Georgia now chasing the ‘attainable’ goal

semerson@macon.comOctober 18, 2013 


Quarterback Aaron Murray (11) and the Georgia Bulldogs have converted just 37 percent of their third-down situations this season.


NASHVILLE, Tenn. -- Now Georgia knows the ultimate goal is gone, barring some unforeseeable course of events that isn’t worth delving into. So the hopes for making this a successful season are now adjusted.

But those hopes are still reasonable.

Yes, Georgia already has won the SEC East title twice. So winning the division a third straight time might not be a huge accomplishment, unless you consider the current state of the team:

• An injury-riddled offense, with three season-ending knee surgeries, in addition to likely not having star tailback Todd Gurley and starting receiver Michael Bennett for at least one more game.

• A young and struggling defense, which still has half a season left to turn things around.

Should Georgia win its next six games and get back to the SEC championship game, that now would be a pretty good achievement. And then if Georgia does get back to Atlanta, it can try to finally win the SEC title, which it hasn’t done the past two trips.

“It’s still attainable,” senior quarterback Aaron Murray said. “Obviously we have to win the rest of our games. If we lose another one, then you can definitely shoot that out the window. So we have to take care of business these next six games. Obviously, we need some help from Missouri. But we feel very confident with our chances of still getting back there.”

Three of Georgia’s remaining SEC games look dicey, starting with Saturday at Vanderbilt. While the Bulldogs have not lost at Vanderbilt in 22 years, they came very close two years ago, needing a last-second tackle by punter Drew Butler to avoid the upset.

This time around, Georgia is again a modest favorite, but much like last week’s game against Missouri, the offensive injuries and state of the defense make the margin for error very small.

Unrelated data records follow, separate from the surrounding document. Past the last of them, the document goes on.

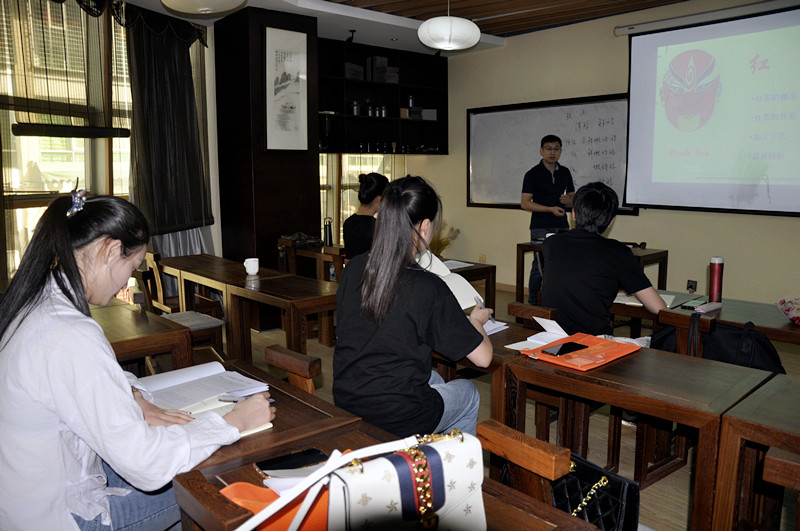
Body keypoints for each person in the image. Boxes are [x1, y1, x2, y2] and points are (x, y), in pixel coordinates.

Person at [0, 192, 276, 531]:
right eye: (132, 267)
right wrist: (234, 422)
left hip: (24, 498)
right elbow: (147, 466)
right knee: (220, 479)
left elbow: (90, 380)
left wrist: (135, 397)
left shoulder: (36, 301)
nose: (126, 282)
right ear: (109, 250)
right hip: (59, 516)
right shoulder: (69, 334)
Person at [333, 176, 493, 438]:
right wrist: (475, 322)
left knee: (436, 381)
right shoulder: (425, 285)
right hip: (396, 416)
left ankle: (424, 456)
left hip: (348, 399)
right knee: (469, 393)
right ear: (426, 227)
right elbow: (483, 357)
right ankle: (456, 473)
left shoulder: (354, 268)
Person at [541, 182, 666, 336]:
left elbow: (578, 275)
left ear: (573, 214)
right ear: (611, 221)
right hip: (594, 346)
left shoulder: (550, 244)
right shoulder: (618, 252)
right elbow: (659, 308)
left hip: (549, 339)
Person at [521, 134, 575, 304]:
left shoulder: (565, 172)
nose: (552, 153)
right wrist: (549, 209)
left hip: (562, 226)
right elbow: (525, 203)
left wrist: (569, 200)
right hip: (541, 227)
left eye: (556, 149)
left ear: (561, 151)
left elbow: (573, 197)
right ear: (541, 151)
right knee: (539, 267)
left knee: (561, 266)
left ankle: (556, 302)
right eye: (549, 149)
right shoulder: (532, 174)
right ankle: (532, 304)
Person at [342, 172, 389, 258]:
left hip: (352, 270)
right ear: (379, 199)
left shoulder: (348, 223)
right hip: (371, 271)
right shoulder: (378, 226)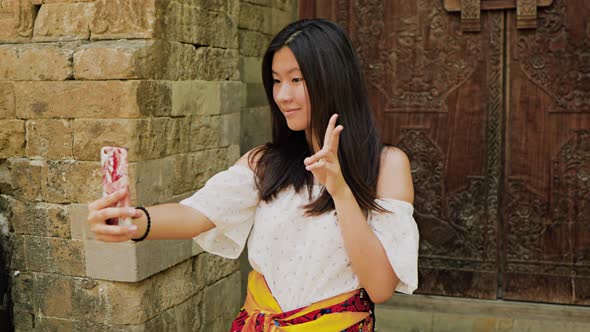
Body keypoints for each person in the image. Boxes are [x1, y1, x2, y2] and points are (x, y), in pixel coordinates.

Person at [87, 18, 419, 332]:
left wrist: (341, 191)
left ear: (332, 78)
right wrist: (132, 223)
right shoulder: (266, 162)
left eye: (296, 79)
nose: (282, 95)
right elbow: (195, 214)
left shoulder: (386, 165)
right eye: (276, 80)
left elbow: (379, 287)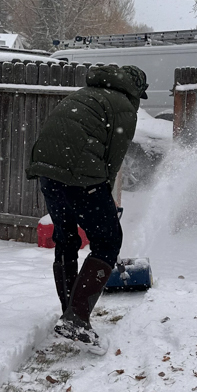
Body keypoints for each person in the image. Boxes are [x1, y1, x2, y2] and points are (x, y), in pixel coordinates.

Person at [27, 63, 148, 353]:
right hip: (81, 174)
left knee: (66, 237)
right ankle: (77, 318)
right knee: (108, 241)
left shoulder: (86, 93)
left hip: (47, 170)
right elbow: (113, 157)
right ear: (135, 90)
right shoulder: (123, 107)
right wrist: (104, 193)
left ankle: (70, 312)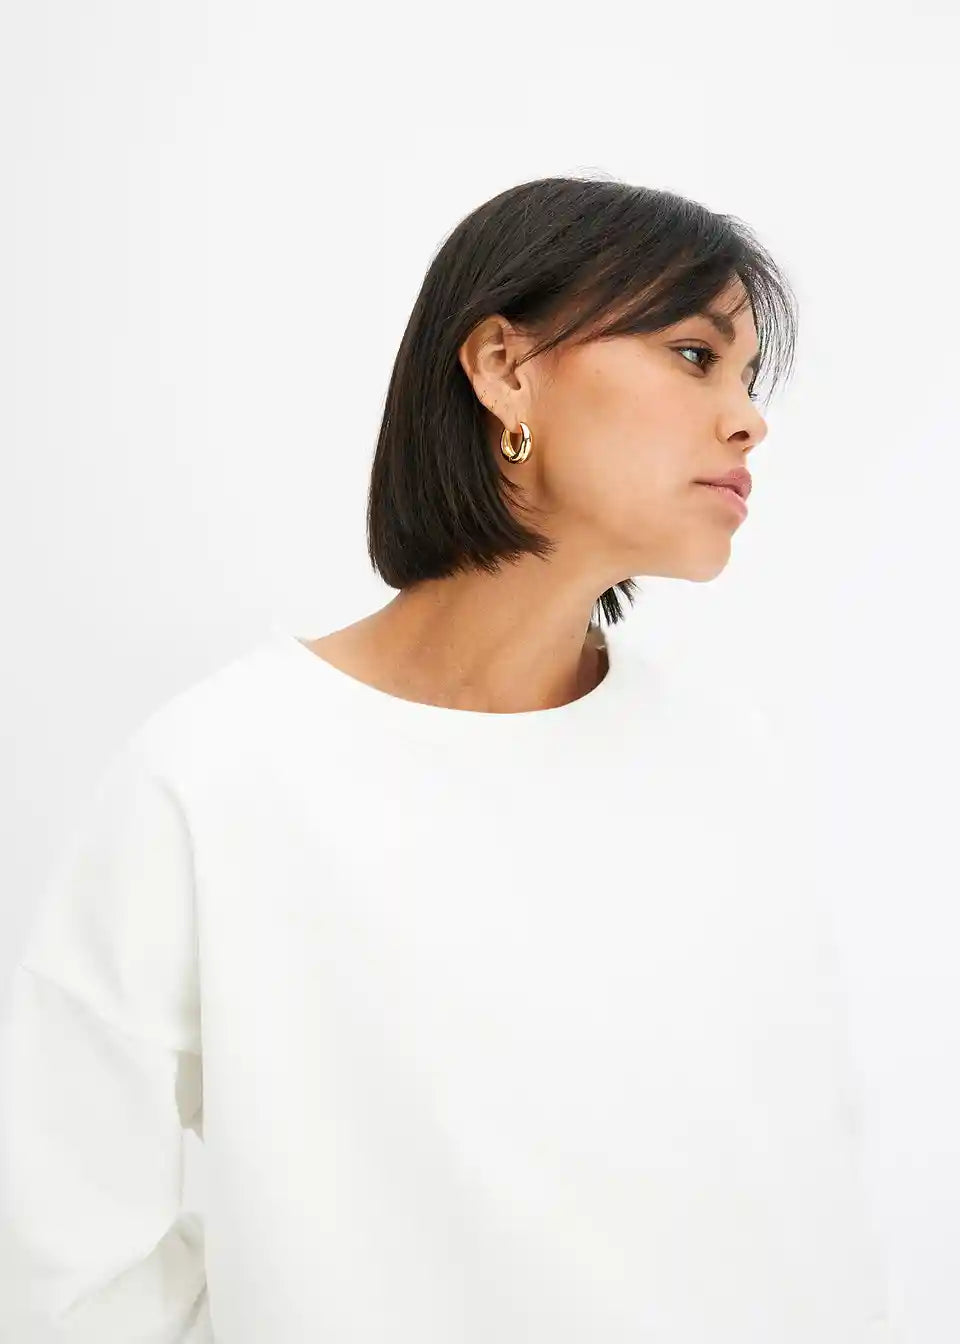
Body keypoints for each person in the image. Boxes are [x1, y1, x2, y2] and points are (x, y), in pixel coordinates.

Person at [0, 176, 901, 1342]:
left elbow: (807, 1199)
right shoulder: (218, 778)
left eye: (748, 378)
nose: (747, 420)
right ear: (505, 368)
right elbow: (65, 1259)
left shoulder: (728, 759)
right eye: (695, 356)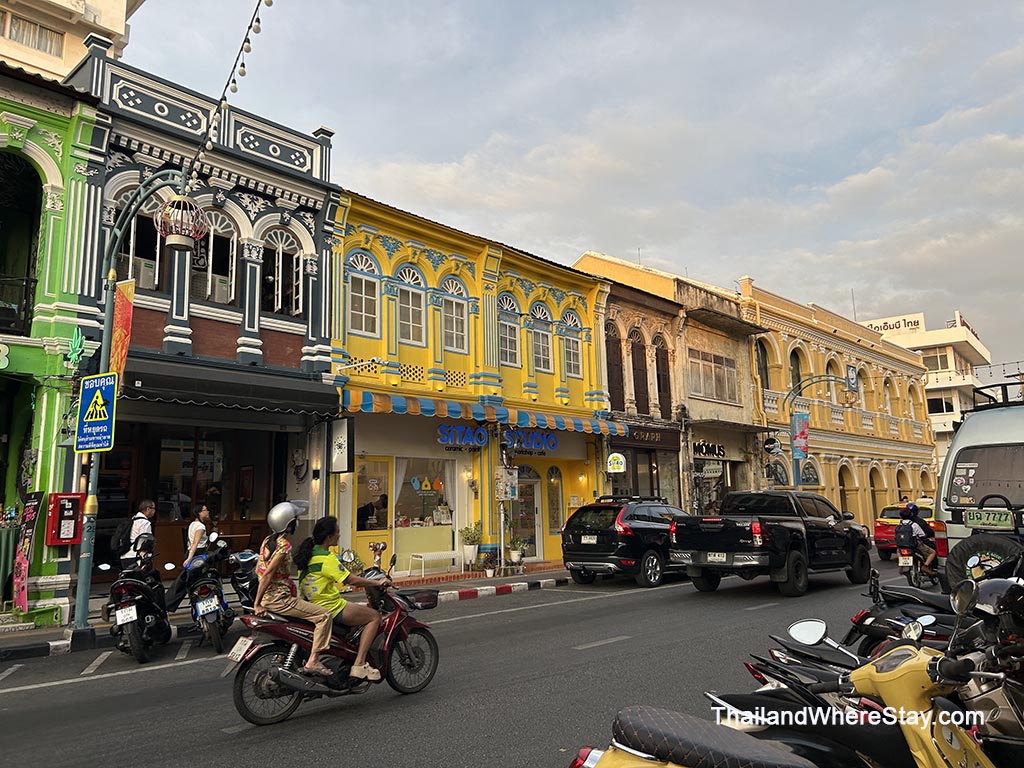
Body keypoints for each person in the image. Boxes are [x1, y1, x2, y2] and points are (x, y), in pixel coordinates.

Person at [294, 516, 390, 681]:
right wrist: (377, 581)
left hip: (310, 605)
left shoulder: (308, 555)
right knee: (374, 616)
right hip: (330, 607)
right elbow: (350, 580)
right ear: (329, 537)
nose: (339, 535)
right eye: (337, 533)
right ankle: (359, 664)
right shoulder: (327, 558)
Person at [253, 501, 333, 676]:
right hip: (278, 599)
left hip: (274, 597)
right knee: (324, 616)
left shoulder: (267, 541)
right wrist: (257, 603)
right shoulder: (283, 546)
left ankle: (287, 657)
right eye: (296, 519)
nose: (297, 522)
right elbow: (267, 574)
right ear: (289, 523)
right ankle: (313, 661)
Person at [898, 504, 936, 574]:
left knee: (898, 551)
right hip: (915, 545)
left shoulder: (900, 524)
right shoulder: (915, 523)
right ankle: (926, 566)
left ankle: (901, 566)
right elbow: (923, 534)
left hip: (902, 545)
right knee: (933, 552)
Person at [122, 499, 156, 569]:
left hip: (125, 555)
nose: (154, 511)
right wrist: (144, 559)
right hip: (136, 557)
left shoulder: (133, 519)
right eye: (153, 508)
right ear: (148, 509)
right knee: (139, 578)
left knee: (129, 578)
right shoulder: (144, 523)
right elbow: (145, 541)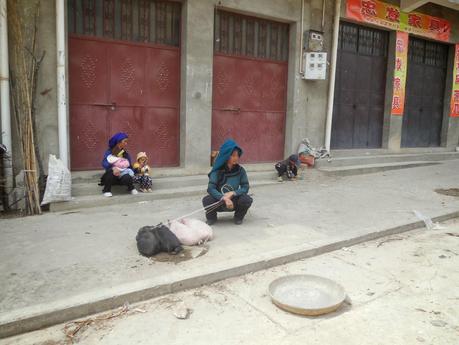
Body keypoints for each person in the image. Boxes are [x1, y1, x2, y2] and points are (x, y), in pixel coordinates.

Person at [202, 139, 253, 225]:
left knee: (246, 199)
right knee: (207, 200)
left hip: (234, 200)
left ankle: (238, 217)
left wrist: (233, 193)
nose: (236, 158)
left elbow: (245, 187)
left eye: (237, 155)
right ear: (226, 156)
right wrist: (224, 198)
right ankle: (211, 218)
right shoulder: (217, 171)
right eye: (233, 155)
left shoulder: (241, 170)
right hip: (220, 200)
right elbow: (211, 189)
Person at [99, 132, 138, 197]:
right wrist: (113, 168)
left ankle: (131, 188)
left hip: (122, 176)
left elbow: (129, 165)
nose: (126, 143)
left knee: (127, 176)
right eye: (125, 141)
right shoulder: (109, 152)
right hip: (112, 177)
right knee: (110, 173)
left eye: (126, 141)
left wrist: (135, 170)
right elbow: (104, 163)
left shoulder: (125, 153)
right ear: (118, 142)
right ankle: (107, 190)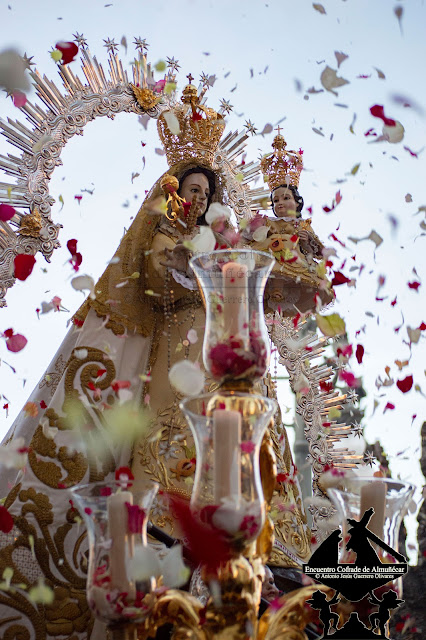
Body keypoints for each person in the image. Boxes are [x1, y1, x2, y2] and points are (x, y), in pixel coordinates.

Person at [0, 83, 311, 638]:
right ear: (174, 191)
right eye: (191, 188)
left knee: (229, 433)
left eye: (205, 192)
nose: (197, 198)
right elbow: (155, 277)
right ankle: (163, 531)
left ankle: (231, 542)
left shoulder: (217, 241)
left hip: (212, 350)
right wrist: (196, 267)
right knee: (172, 434)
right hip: (174, 350)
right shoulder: (164, 231)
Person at [248, 129, 334, 315]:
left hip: (294, 259)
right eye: (276, 200)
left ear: (297, 202)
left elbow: (315, 252)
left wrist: (306, 240)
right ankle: (268, 291)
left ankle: (279, 291)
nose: (279, 203)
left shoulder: (303, 224)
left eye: (286, 198)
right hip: (270, 255)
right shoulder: (269, 222)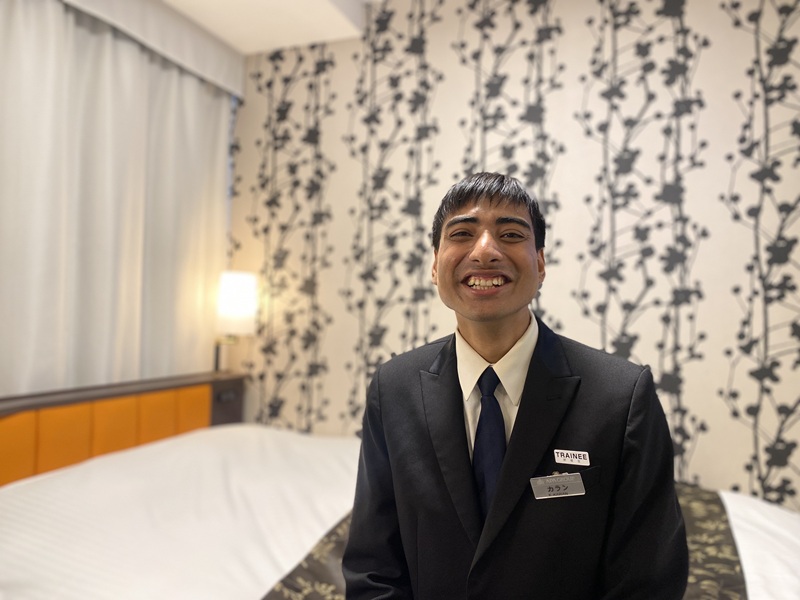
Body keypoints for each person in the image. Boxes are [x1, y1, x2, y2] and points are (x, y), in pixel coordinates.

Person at [342, 172, 688, 599]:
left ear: (540, 263)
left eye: (509, 234)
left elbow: (648, 580)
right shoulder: (392, 390)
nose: (485, 251)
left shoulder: (622, 397)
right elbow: (373, 567)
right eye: (462, 233)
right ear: (435, 265)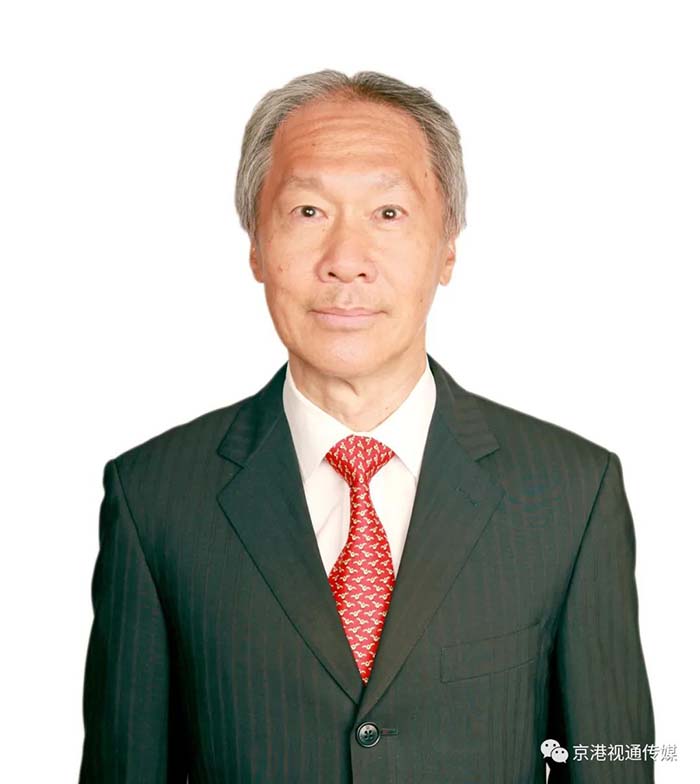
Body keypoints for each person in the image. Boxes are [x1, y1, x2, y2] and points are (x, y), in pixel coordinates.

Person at [78, 69, 655, 783]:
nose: (346, 262)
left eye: (388, 212)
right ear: (256, 245)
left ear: (447, 247)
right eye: (308, 211)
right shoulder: (153, 498)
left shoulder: (572, 493)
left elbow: (612, 759)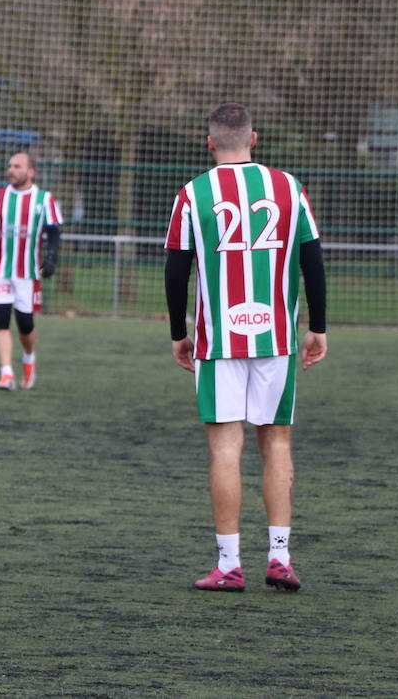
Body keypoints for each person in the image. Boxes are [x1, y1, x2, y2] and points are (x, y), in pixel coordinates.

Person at [164, 103, 327, 593]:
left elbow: (176, 269)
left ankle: (229, 564)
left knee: (225, 450)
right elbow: (312, 261)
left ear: (210, 142)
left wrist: (179, 331)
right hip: (276, 336)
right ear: (253, 139)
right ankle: (280, 557)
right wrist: (317, 326)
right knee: (276, 444)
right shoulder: (289, 188)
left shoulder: (193, 194)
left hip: (219, 341)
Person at [0, 152, 62, 390]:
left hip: (27, 273)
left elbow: (54, 233)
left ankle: (29, 358)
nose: (11, 170)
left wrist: (52, 258)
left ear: (31, 171)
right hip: (0, 270)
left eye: (17, 166)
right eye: (9, 165)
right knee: (1, 321)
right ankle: (6, 374)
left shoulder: (44, 199)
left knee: (25, 324)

The Bulldogs found out last week that a small margin of error can cost them.

“It’s never been a physicality issue or an effort issue with this team. I think that’s evident from our performances on the field,” senior tight end Arthur Lynch said. “But there’s times where it’s pretty noticeable, and it’s illustrated that we’re not executing. And if anything, that’s the players; it’s not the coaches. We’ll continue to get better, and I think this is the perfect week to bring everything together in all three facets.”

The three facets he meant were offense, defense and special teams. But head coach Mark Richt is focused on three more specific factors:

• Turnover ratio: Georgia is minus-four this year, the result of its minus-four performance against Missouri, costing it the game. The team has forced just five turnovers all year, third fewest in the country. And those five haven’t exactly been impressive: Two were muffed punts, one was Tennessee’s Pig Howard losing the ball as he stretched to the goal line in overtime, and another was an errant North Texas pass that Tray Matthews caught in the open field. The lone real forced turnovers was critical in deciding the game: South Carolina’s Connor Shaw fumbling when hit by Amarlo Herrera.

• Third-down defense: Georgia notoriously has been deficient in this department this season, allowing opponents to convert 44 percent of the time. And it has often come in critical situations. Georgia’s young secondary has been plagued by missed assignments, particularly with safeties not coming to help cornerbacks. But on the third downs, the pass rush sometimes has been lacking.

• Third-down offense: While the third-down defense gets all the attention, Richt hasn’t been pleased with his offense either, which is only converting 37 percent of the time. Not having Gurley -- who is expected to be out again -- has not helped, setting up more third-and-longs.

“Our turnover ratio is not what it should be. We’ve lost a couple games where we were minus-one and minus-four. We need to win that. Third downs on both sides of the ball have not been good enough,” Richt said. “Those factors are probably biggest on my mind right now.”

Even with all the injuries, Georgia seems more talented than Vanderbilt, so the turnover margin and avoiding mistakes loom large. And it’s key for the Bulldogs to get out of Nashville with a win. Because then they could take a week off and get ready for Florida, then eventually Auburn and Kentucky and hope Missouri trips up a couple of times along the way.

“Our first goal is to make it to Atlanta. And to be able to make it there and compete for that game, for that championship, to win that, that’s a great year right there,” Murray said. “But we still have a long way to go. We still have six games left. A long season for everyone to go. So we just have to take care of business.”